The Gorodok offensive (Городокская наступательная операция) was an offensive operation by the Red Army's 1st Baltic Front against German forces of the 3rd Panzer Army around the town of Gorodok in northeastern Belorussia between 13 and 31 December 1943 on the Eastern Front of World War II The offensive had the goal of eliminating the Gorodok salient, encircling and destroying the 3rd Panzer Army, and capture Gorodok and Vitebsk. Although Soviet forces managed to eliminate the Gorodok salient, they failed to destroy the 3rd Panzer Army or capture Vitebsk.

== Background ==
The offensive had the goal of destroying the German forces around Gorodok and eliminating the threat of the encirclement of the Soviet troops west and southwest of Nevel. In the Gorodok salient, which arose from the final stage of the Nevel offensive, the German 3rd Panzer Army of Günther von Kluge's Army Group Center held defensive positions. A postwar Soviet estimate of the German strength was nine infantry and tank divisions, with 120 tanks and assault guns, and up to 800 guns and mortars.

By the beginning of the offensive, the Ivan Bagramyan's 1st Baltic Front included the 4th Shock, 11th Guards, 43rd, and 39th Armies. Front mobile forces were the 1st Tank Corps, 5th Tank Corps, and 3rd Guards Cavalry Corps. The 3rd Air Army provided air support for the front.

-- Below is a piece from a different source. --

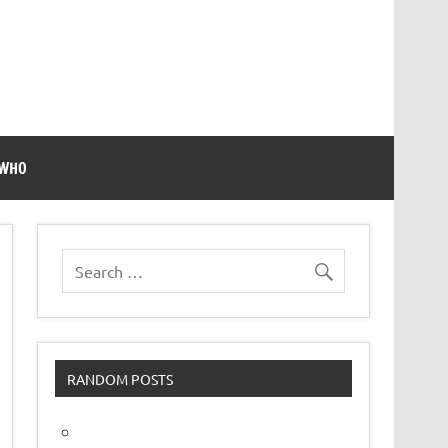
 WHO
RANDOM POSTS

Kuzma Galitsky's 11th Guards Army, supported by the 1st Tank Corps, and Vasily Shvetsov's 4th Shock Army, supported by the 5th Tank and 3rd Guards Cavalry Corps, were tasked with the main objective of the operation. These forces included 20 divisions, 275 tanks and assault guns, and 2,150 guns and mortars. The main objective of the operation, as planned, was an attack towards the Bychikha station to break through the German defenses on the flank of the salient, surround and destroy the German forces around Gorodok. After the destruction of these forces the two armies were to develop the offensive to the south to take Gorodok and Vitebsk. Konstantin Golubev's 43rd Army and Nikolai Berzarin's 39th Army were tasked with supporting attacks to pin down the German troops and assist in the encirclement of the German troops in the salient.

== Offensive ==
The 11th Guards and 4th Shock Armies began the offensive on 13 December. Bad weather limited the operations of the 3rd Air Army. On the right flank the 11th Guards Army, carrying out the main attack with only two rifle divisions of the 36th Guards Rifle Corps, broke through the first German defensive positions. At the same time the 4th Shock Army broke through the main zone of the German defense. On 14 December Galitsky shifted the main attack from the center to the zone of the 36th Rifle Corps and sent the 83rd Guards Rifle Division and then the 1st Tank Corps into action there. The 1st Tank Corps reached the area of Bychikha station on 16 December, where it linked up with the 5th Tank Corps of the 4th Shock Army. Four German infantry divisions were encircled. Two of them were destroyed by the 4th Shock Army during attempts to break out of encirclement. Simultaneously with the elimination of the encircled troops, Soviet troops developed the offensive to the south and on 22 December reached Gorodok. Breaking German resistance, the 11th Guards Army subsequently broke through three defensive lines and captured the town on 24 December. In conjunction with the 4th Shock Army and the 43rd Army it continued the offensive on Vitebsk. By the end of 31 December the 4th Shock and 11th Guards Armies came up to the German defensive line northwest of Vitebsk, but could not break through and went over to the defensive.

== Results ==
The offensive resulted in the elimination of the Gorodok salient. Soviet forces claimed to have defeated six infantry divisions and one tank division, liberated 1,220 settlements, wiped out more than 65,000 soldiers and captured 3,300, in addition to capturing large amounts of equipment and supplies. The failure to take Vitebsk was blamed on insufficient numerical superiority over the German troops, shortages of ammunition and poor weather conditions that prevented effective artillery and air support.